ウェディングサロンを営む一家の三姉妹の恋を描いたシリーズの完結作。今作はデザイナーな末っ子がヒロイン。
とある経緯で妹を亡くした過去をもつ、有名カメラマンのヒーロー。世話焼き気質のヒーローは、失恋で酔って心を乱したヒロインを見捨てられず、ヒロインのプロポーズを仮に受け入れる。
酔ってプロポーズの経緯を忘れていたヒロインだが、婚約者としてヒーローと共に過ごすうちに元気を取り戻し、ヒーローもまた価値観の近いヒロインとの時間に心地よさを覚えて惹かれていく。
しかし、ヒーローには母親が選んできた本当の婚約者がいたのだった…。
ヒーローがヒロインを見捨てられなかった理由はあとで出てくるのだが、それでもプロポーズを受けて指輪まで渡すのはやりすぎなんじゃないだろうか。しかも婚約者がいての行為なのがまた。わかったときに余計ヒロインが傷つくとか思わないんだろうか。

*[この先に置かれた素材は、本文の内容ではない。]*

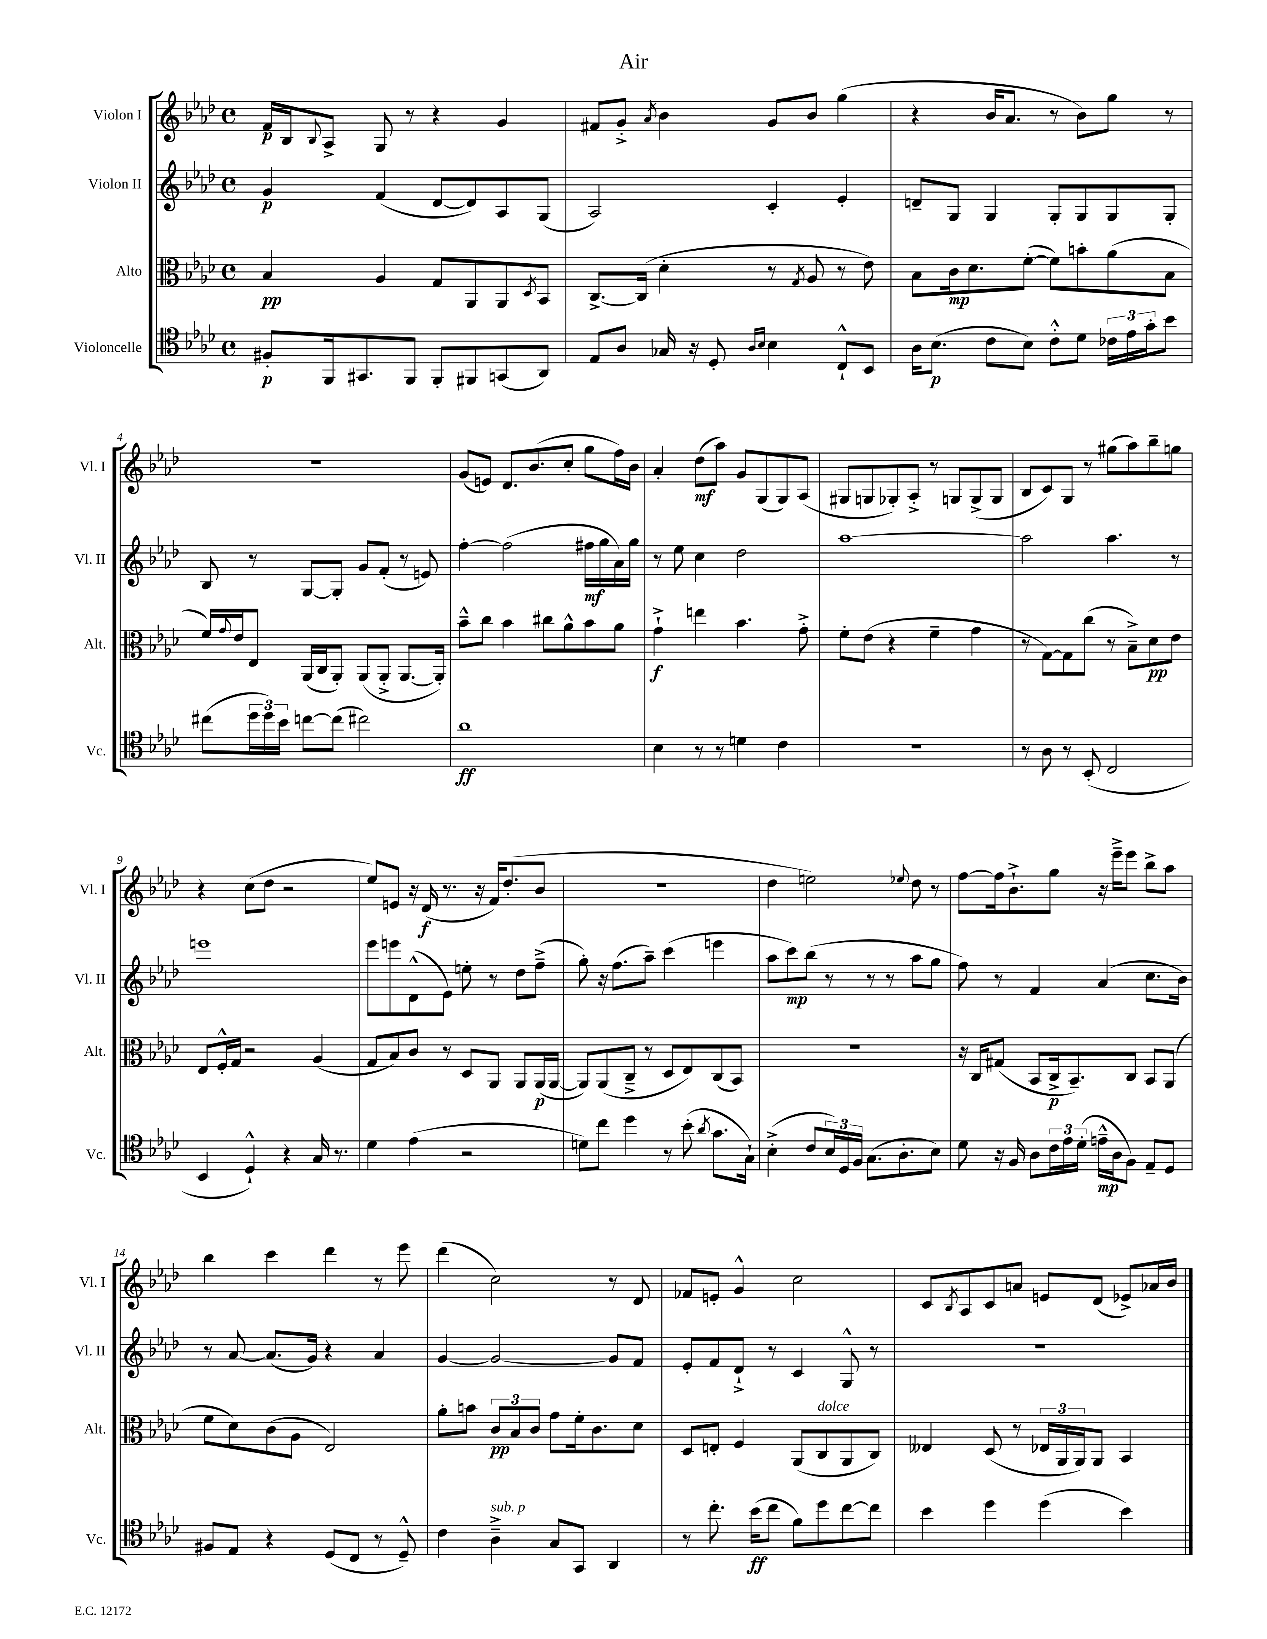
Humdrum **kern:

**kern	**dynam	**kern	**dynam	**kern	**dynam	**kern	**dynam
*part4	*part4	*part3	*part3	*part2	*part2	*part1	*part1
*staff4	*staff4	*staff3	*staff3	*staff2	*staff2	*staff1	*staff1
*I"Violoncelle	*	*I"Alto	*	*I"Violon II	*	*I"Violon I	*
*I'Vc.	*	*I'Alt.	*	*I'Vl. II	*	*I'Vl. I	*
*clefC4	*	*clefC3	*	*clefG2	*	*clefG2	*
*k[b-e-a-d-]	*	*k[b-e-a-d-]	*	*k[b-e-a-d-]	*	*k[b-e-a-d-]	*
*M4/4	*	*M4/4	*	*M4/4	*	*M4/4	*
*met(c)	*	*met(c)	*	*met(c)	*	*met(c)	*
=1	=1	=1	=1	=1	=1	=1	=1
8F#X'/L	p	4B-/	pp	4g/	p	16f/LL	p
.	.	.	.	.	.	16B-/J	.
.	.	.	.	.	.	8qqB-/	.
16FF/k	.	.	.	.	.	8A-^/J	.
8.GG#X/	.	.	.	.	.	.	.
.	.	4A-/	.	(4f/	.	8G/	.
8FF/J	.	.	.	.	.	8r	.
8FF'/L	.	8G/L	.	[8d-/L	.	4r	.
8FF#X/	.	8AA-/	.	8d-/])	.	.	.
(8GGn/	.	8AA-/	.	8A-/	.	4g/	.
.	.	8qD-/	.	.	.	.	.
8AA-/J)	.	8BB-/J	.	(8G/J	.	.	.
=2	=2	=2	=2	=2	=2	=2	=2
8E-/L	.	[8.C^/L	.	2A-/)	.	8f#X/L	.
8A-/J	.	.	.	.	.	8g'^/J	.
.	.	(16C/Jk]	.	.	.	.	.
.	.	.	.	.	.	8qa-/	.
16G-X/	.	4d-'\	.	.	.	4b-\	.
16r	.	.	.	.	.	.	.
8D-'/	.	.	.	.	.	.	.
16qqA-/LL	.	.	.	.	.	.	.
16qqB-/JJ	.	.	.	.	.	.	.
4B-\	.	8r	.	4c'/	.	8g/L	.
.	.	8qG/	.	.	.	.	.
.	.	8A-/	.	.	.	8b-/J	.
8C`^^/L	.	8r	.	4e-'/	.	(4gg\	.
8BB-/J	.	8e-\)	.	.	.	.	.
=3	=3	=3	=3	=3	=3	=3	=3
16A-\KL	.	8B-\L	.	8dn~/L	.	4r	.
(8.B-\J	p	.	.	.	.	.	.
.	.	16c\k	mp	8G/J	.	.	.
.	.	8.d-\	.	.	.	.	.
8c\L	.	.	.	4G/	.	16b-/KL	.
.	.	.	.	.	.	8.a-/J	.
8B-\J)	.	([8f'\J	.	.	.	.	.
8c'^^\L	.	8f\L])	.	8G'/L	.	8r	.
8d-\J	.	8bn'\	.	8G/	.	8b-\L)	.
24c-X\LL	.	(8a-\	.	8G/	.	8gg\J	.
24e-\	.	.	.	.	.	.	.
24g'\J	.	.	.	.	.	.	.
8b-\J	.	8B-\J	.	8G'/J	.	8r	.
!!LO:LB:g=z
=4	=4	=4	=4	=4	=4	=4	=4
(8cc#X\L	.	16f/LL)	.	8B-/	.	1r	.
.	.	8qqg/	.	.	.	.	.
.	.	16e-/J	.	.	.	.	.
24dd-\L	.	8E-/J	.	8r	.	.	.
24dd-\)	.	.	.	.	.	.	.
24b-\JJ	.	.	.	.	.	.	.
[8ccn\L	.	(16AA-/LL	.	[8G/L	.	.	.
.	.	16C/J	.	.	.	.	.
(8cc\J]	.	8AA-'/J)	.	8G'/J]	.	.	.
2cc#X\)	.	(8AA-/L	.	8g/L	.	.	.
.	.	8AA-'^/J	.	(8f'/J	.	.	.
.	.	[8.AA-/L	.	8r	.	.	.
.	.	.	.	8en/)	.	.	.
.	.	16AA-'/Jk])	.	.	.	.	.
=5	=5	=5	=5	=5	=5	=5	=5
1a-	ff	8b-~^^\L	.	[4ff'\	.	(8g/L	.
.	.	8cc\J	.	.	.	8en/J)	.
.	.	4b-\	.	(2ff\]	.	8.d-/L	.
.	.	.	.	.	.	(8.b-/	.
.	.	8cc#X\L	.	.	.	.	.
.	.	8a-^^\	.	.	.	8cc'/J	.
.	.	8b-\	.	16ff#X\LL	mf	8gg\L	.
.	.	.	.	16gg\	.	.	.
.	.	8a-\J	.	16a-\)	.	16ff\L)	.
.	.	.	.	16gg\JJ	.	16b-\JJ	.
=6	=6	=6	=6	=6	=6	=6	=6
4B-\	.	4g`^\	f	8r	.	4a-'/	.
.	.	.	.	8ee-\	.	.	.
8r	.	4een\	.	4cc\	.	(8dd-\L	mf
8r	.	.	.	.	.	8aa-\J)	.
4dn\	.	4.b-\	.	2dd-\	.	8g/L	.
.	.	.	.	.	.	(8G/	.
4c\	.	.	.	.	.	8G/)	.
.	.	8g'^\	.	.	.	(8A-/J	.
=7	=7	=7	=7	=7	=7	=7	=7
1r	.	8f'\L	.	[1aa-	.	8G#X/L	.
.	.	(8e-\J	.	.	.	8Gn/	.
.	.	4r	.	.	.	8G-X'/)	.
.	.	.	.	.	.	8A-'^/J	.
.	.	4f~\	.	.	.	8r	.
.	.	.	.	.	.	8Gn/L	.
.	.	4g\	.	.	.	(8G^/	.
.	.	.	.	.	.	8G/J	.
=8	=8	=8	=8	=8	=8	=8	=8
8r	.	8r	.	2aa-\]	.	8B-/L	.
8A-\	.	[8G\L)	.	.	.	8c/)	.
8r	.	8G\]	.	.	.	8G/J	.
(8BB-'/	.	(8cc\J	.	.	.	8r	.
2C/	.	8r	.	4.aa-\	.	(8gg#X\L	.
.	.	8B-~^\L)	.	.	.	8aa-\)	.
.	.	8d-\	pp	.	.	8bb-~\	.
.	.	8e-\J	.	8r	.	8ggn\J	.
!!LO:LB:g=z
=9	=9	=9	=9	=9	=9	=9	=9
4BB-/	.	8E-/L	.	1eeen	.	4r	.
.	.	16F'^^/L	.	.	.	.	.
.	.	16G/JJ	.	.	.	.	.
4D-`^^/)	.	2r	.	.	.	(8cc\L	.
.	.	.	.	.	.	8dd-\J	.
4r	.	.	.	.	.	2r	.
16G/	.	(4A-/	.	.	.	.	.
8.r	.	.	.	.	.	.	.
=10	=10	=10	=10	=10	=10	=10	=10
4d-\	.	8G/L	.	8eee-\L	.	8ee-/L)	.
.	.	8B-/)	.	8eeen\	.	8en/J	.
(4e-\	.	8c/J	.	(8d-^^\	.	16r	.
.	.	.	.	.	.	(16d-/	f
.	.	8r	.	8e-\J)	.	8.r	.
2r	.	8D-/L	.	8een'\	.	.	.
.	.	.	.	.	.	16r	.
.	.	8AA-/J	.	8r	.	16f/KL)	.
.	.	.	.	.	.	(8.dd-'/	.
.	.	8AA-/L	.	8dd-\L	.	.	.
.	.	(16AA-/L	p	(8ff~^\J	.	8b-/J	.
.	.	[16AA-/JJ	.	.	.	.	.
=11	=11	=11	=11	=11	=11	=11	=11
8dn\L)	.	8AA-/L])	.	8gg'\)	.	1r	.
8cc\J	.	(8AA-/	.	16r	.	.	.
.	.	.	.	(8.ff\L	.	.	.
4dd-\	.	8C~^/J	.	.	.	.	.
.	.	8r	.	8aa-~\J)	.	.	.
8r	.	8D-/L	.	(4ccc\	.	.	.
(8b-'\	.	8E-/)	.	.	.	.	.
8qa-/	.	.	.	.	.	.	.
8.g\L	.	(8C/	.	4eeen\	.	.	.
.	.	8BB-/J)	.	.	.	.	.
16G`\Jk)	.	.	.	.	.	.	.
=12	=12	=12	=12	=12	=12	=12	=12
(4B-'^\	.	1r	.	8aa-\L	.	4dd-\	.
.	.	.	.	8ccc\)	mp	.	.
8c/L	.	.	.	(8bb-\J	.	2een\)	.
24B-/L)	.	.	.	8r	.	.	.
24D-/	.	.	.	.	.	.	.
24F/JJ	.	.	.	.	.	.	.
(8.G\L	.	.	.	8r	.	.	.
.	.	.	.	8r	.	.	.
8.A-'\	.	.	.	.	.	.	.
.	.	.	.	.	.	8qqee-X/	.
.	.	.	.	8aa-\L	.	8dd-\	.
8B-\J)	.	.	.	8gg\J	.	8r	.
=13	=13	=13	=13	=13	=13	=13	=13
8d-\	.	16r	.	8ff\)	.	[8ff\L	.
.	.	16C/KL	.	.	.	.	.
16r	.	(8G#X/J	.	8r	.	16ff\k]	.
16F/	.	.	.	.	.	8.b-`^\	.
8A-\L	.	8BB-/L	.	4f/	.	.	.
24c\L	.	16C^/k	p	.	.	8gg\J	.
24e-\	.	.	.	.	.	.	.
.	.	8.BB-~/)	.	.	.	.	.
(24d-'\JJ	.	.	.	.	.	.	.
16en~^^\LL	mp	.	.	(4a-/	.	16r	.
16A-\J	.	.	.	.	.	16eee-~^\KL	.
8F\J)	.	8C/J	.	.	.	8eee-\J	.
8E-~/L	.	8BB-/L	.	8.cc\L	.	8bb-^\L	.
8D-/J	.	(8AA-/J	.	.	.	8aa-\J	.
.	.	.	.	16b-\Jk)	.	.	.
!!LO:LB:g=z
=14	=14	=14	=14	=14	=14	=14	=14
8F#X/L	.	8f\L	.	8r	.	4bb-\	.
8E-/J	.	8d-\)	.	[8a-/	.	.	.
4r	.	(8c\	.	(8.a-/L]	.	4ccc\	.
.	.	8A-\J	.	.	.	.	.
.	.	.	.	16g/Jk)	.	.	.
(8D-/L	.	2E-/)	.	4r	.	4ddd-\	.
8C/J	.	.	.	.	.	.	.
8r	.	.	.	4a-/	.	8r	.
8D-~^^/)	.	.	.	.	.	8eee-\	.
=15	=15	=15	=15	=15	=15	=15	=15
4c\	.	8a-'\L	.	[4g/	.	(4ddd-\	.
.	.	8bn\J	.	.	.	.	.
!LO:TX:a:i:t=sub. p	!	!	!	!	!	!	!
4A-~^\	.	12c/L	pp	2g/_	.	2cc\)	.
.	.	12B-/	.	.	.	.	.
.	.	12c/J	.	.	.	.	.
8G/L	.	8g\L	.	.	.	.	.
8GG/J	.	16f'\k	.	.	.	.	.
.	.	8.c\	.	.	.	.	.
4AA-/	.	.	.	8g/L]	.	8r	.
.	.	8d-\J	.	8f/J	.	8d-/	.
=16	=16	=16	=16	=16	=16	=16	=16
8r	.	8D-/L	.	8e-'/L	.	8f-X/L	.
8.cc'\	.	8En'/J	.	8f/	.	8en'/J	.
.	.	4F/	.	8d-`^/J	.	4g^^/	.
(16b-\KL	ff	.	.	.	.	.	.
8cc\J	.	.	.	8r	.	.	.
8f\L)	.	(8AA-/L	.	4c/	.	2cc\	.
!	!	!LO:TX:a:i:t=dolce	!	!	!	!	!
8dd-\	.	8C/	.	.	.	.	.
[8cc\	.	8AA-/	.	8G^^/	.	.	.
8cc\J]	.	8C/J)	.	8r	.	.	.
=17	=17	=17	=17	=17	=17	=17	=17
4b-\	.	4E--X/	.	1r	.	8c/L	.
.	.	.	.	.	.	8qB-/	.
.	.	.	.	.	.	8A-/	.
4dd-\	.	(8D-/	.	.	.	8c/	.
.	.	8r	.	.	.	8an/J	.
(4dd-\	.	24E-X/LL	.	.	.	8en/L	.
.	.	24AA-/	.	.	.	.	.
.	.	24AA-/J)	.	.	.	.	.
.	.	8AA-/J	.	.	.	(8d-/J	.
4b-\)	.	4BB-/	.	.	.	8e-X^/L)	.
.	.	.	.	.	.	16a-X/L	.
.	.	.	.	.	.	16b-/JJ	.
==	==	==	==	==	==	==	==
*-	*-	*-	*-	*-	*-	*-	*-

本物の婚約者のことも親が喜ぶからと婚約したとか、婚約者とは価値観がズレまくっているエピソードを描いて、ヒーローがヒロインに心移す理由付けがされていたが、そういう婚約してたあたりで、ヒロイン振った元カレと似たり寄ったりな人間になってるような。ヒーローも見た目と肩書き、親の満足で選んでたって話だよね。ヒーロー婚約者側も完全肩書きと財産目当て。ヒーローに婚約解消を切り出されて、見切りが早いのだけは良い女だったか。格別好きでもない男に縋るほどプライドは低くないし、婚約解消ごときで傷などつかない自信があるんだろうなあ。その自信は凄い。こういう女性が本気の恋に落ちるところを書いてくれたら面白そうだが。
明るい絵調で、問題が起きてもあっけなく解決。価値観の合うお似合いの二人がくっついてのハッピーエンドで読後は悪くないが、代わりに何か物足りなく感じるところも。
ヒーローに婚約者がいても特別揉めることもなかったし、鬱っぽくなりそうなエピソードをサラーっと流されたので重みが足りない? 二人の交流も濃い描写とまではいかないし。その辺が物足りない理由かなあ。
ヒロインが復縁求めてきた元カレをキッパリ振るとこが良かったが、それも直後の展開でヒーローに縋ってただけっぽくなってしまったのも残念だった。